TNO, Zeist, Netherlands.
Danone Food Safety Center, Utrecht, Netherlands.
Front Immunol. 2019 Nov 13;10:2672. doi: 10.3389/fimmu.2019.02672. eCollection 2019.
To assess the safety and efficacy of oral immune interventions, it is important and required by regulation to assess the impact of those interventions not only on the immune system, but also on other organs such as the gut as the porte d'entrée. Despite clear indications that the immune system interacts with several physiological functions of the gut, it is still unknown which pathways and molecules are crucial to assessing the impact of nutritional immune interventions on gut functioning. Here we used a network-based systems biology approach to clarify the molecular relationships between immune system and gut functioning and to identify crucial biomarkers to assess effects on gut functions upon nutritional immune interventions. First, the different gut functionalities were categorized based on literature and EFSA guidance documents. Moreover, an overview of the current assays and methods to measure gut function was generated. Secondly, gut-function related biological processes and adverse events were selected and subsequently linked to the physiological functions of the GI tract. Thirdly, database terms and annotations from the Gene ontology database and the Comparative Toxicogenomics Database (CTD) related to the previously selected gut-function related processes were selected. Next, database terms and annotations were used to identify the pathways and genes involved in those gut functionalities. In parallel, information from CTD was used to identify immune disease related genes. The resulting lists of both gut and immune function genes showed an overlap of 753 genes out of 1,296 gut-function related genes indicating the close gut-immune relationship. Using bioinformatics enrichment tools DAVID and Panther, the identified gut-immune markers were predicted to be involved in motility, barrier function, the digestion and absorption of vitamins and fat, regulation of the digestive system and gastric acid, and protection from injurious or allergenic material. Concluding, here we provide a promising systems biology approach to identify genes that help to clarify the relationships between immune system and gut functioning, with the aim to identify candidate biomarkers to monitor nutritional immune intervention assays for safety and efficacy in the general population. This knowledge helps to optimize future study designs to predict effects of nutritional immune intervention on gut functionalities.

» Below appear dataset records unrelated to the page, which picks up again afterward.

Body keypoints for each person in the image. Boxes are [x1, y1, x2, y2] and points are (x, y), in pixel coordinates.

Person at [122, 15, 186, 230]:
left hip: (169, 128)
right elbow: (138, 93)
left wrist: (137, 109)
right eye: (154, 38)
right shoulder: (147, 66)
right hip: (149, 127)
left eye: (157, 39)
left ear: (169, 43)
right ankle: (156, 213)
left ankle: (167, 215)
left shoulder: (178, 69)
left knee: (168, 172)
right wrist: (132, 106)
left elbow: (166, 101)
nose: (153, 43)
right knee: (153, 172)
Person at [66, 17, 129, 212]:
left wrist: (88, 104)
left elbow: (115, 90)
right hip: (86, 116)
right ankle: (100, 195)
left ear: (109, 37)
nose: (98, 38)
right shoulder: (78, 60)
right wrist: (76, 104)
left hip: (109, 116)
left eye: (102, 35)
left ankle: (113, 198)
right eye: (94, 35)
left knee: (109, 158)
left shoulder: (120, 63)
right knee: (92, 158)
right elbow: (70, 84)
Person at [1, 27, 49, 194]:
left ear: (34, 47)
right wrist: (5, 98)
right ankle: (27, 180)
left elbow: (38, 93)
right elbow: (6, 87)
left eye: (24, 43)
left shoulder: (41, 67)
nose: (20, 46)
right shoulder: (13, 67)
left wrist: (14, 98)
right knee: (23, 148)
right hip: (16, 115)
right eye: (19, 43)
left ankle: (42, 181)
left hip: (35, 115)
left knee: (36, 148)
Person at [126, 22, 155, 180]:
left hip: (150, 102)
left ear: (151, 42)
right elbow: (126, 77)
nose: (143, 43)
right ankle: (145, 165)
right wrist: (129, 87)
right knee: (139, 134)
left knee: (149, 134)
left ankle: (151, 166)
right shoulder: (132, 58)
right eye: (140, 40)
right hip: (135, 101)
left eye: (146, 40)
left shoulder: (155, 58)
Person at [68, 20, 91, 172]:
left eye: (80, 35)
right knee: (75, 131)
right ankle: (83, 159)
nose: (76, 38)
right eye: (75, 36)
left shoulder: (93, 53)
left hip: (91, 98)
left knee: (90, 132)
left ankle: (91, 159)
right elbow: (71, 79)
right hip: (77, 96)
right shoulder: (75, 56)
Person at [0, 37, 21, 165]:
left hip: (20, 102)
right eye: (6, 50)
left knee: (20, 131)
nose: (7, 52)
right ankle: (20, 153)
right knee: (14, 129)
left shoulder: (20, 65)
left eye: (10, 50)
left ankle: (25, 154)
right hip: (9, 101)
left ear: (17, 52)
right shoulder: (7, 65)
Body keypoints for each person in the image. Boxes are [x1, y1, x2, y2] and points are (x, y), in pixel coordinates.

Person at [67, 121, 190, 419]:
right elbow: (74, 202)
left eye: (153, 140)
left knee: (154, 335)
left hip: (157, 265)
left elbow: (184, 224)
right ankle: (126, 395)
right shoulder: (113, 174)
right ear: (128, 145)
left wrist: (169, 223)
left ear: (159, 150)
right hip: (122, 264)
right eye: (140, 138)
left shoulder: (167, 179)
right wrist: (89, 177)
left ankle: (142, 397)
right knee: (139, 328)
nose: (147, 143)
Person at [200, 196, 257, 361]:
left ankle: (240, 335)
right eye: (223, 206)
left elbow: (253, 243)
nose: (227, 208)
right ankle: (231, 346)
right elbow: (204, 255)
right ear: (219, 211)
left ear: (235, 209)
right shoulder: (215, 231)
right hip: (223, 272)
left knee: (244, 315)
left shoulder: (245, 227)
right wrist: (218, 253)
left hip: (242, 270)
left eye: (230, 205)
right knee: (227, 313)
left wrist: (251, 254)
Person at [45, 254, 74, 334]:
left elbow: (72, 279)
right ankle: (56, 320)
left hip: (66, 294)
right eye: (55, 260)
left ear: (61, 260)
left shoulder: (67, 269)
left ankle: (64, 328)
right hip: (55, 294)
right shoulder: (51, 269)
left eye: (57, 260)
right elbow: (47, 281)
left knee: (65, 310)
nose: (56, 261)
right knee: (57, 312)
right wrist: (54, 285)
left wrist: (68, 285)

为了评估口服免疫干预措施的安全性和有效性,根据规定,不仅要评估这些干预措施对免疫系统的影响,还要评估它们对肠道等门户器官的影响,这一点很重要。尽管有明确的迹象表明免疫系统与肠道的几个生理功能相互作用,但仍不清楚哪些途径和分子对于评估营养免疫干预对肠道功能的影响至关重要。在这里,我们使用基于网络的系统生物学方法来阐明免疫系统和肠道功能之间的分子关系,并确定关键的生物标志物来评估营养免疫干预对肠道功能的影响。首先,根据文献和 EFSA 指导文件对不同的肠道功能进行了分类。此外,还生成了一份评估肠道功能的当前检测和方法概述。其次,选择了与肠道功能相关的生物过程和不良事件,并随后将其与胃肠道的生理功能联系起来。第三,从基因本体数据库和比较毒理学基因组数据库(CTD)中选择与之前选择的与肠道功能相关的过程相关的数据库术语和注释。接下来,使用数据库术语和注释来识别涉及这些肠道功能的途径和基因。同时,使用 CTD 的信息来识别与免疫疾病相关的基因。在 1296 个与肠道功能相关的基因中,这两个肠道和免疫功能基因的列表显示出 753 个基因重叠,表明肠道和免疫之间存在密切的关系。使用生物信息学富集工具 DAVID 和 Panther,预测鉴定出的肠道-免疫标志物与运动、屏障功能、维生素和脂肪的消化和吸收、消化系统和胃酸的调节以及对有害或变应原物质的保护有关。综上所述,我们在这里提供了一种有前途的系统生物学方法来识别有助于阐明免疫系统和肠道功能之间关系的基因,目的是确定候选生物标志物来监测营养免疫干预试验的安全性和有效性在普通人群中。这些知识有助于优化未来的研究设计,以预测营养免疫干预对肠道功能的影响。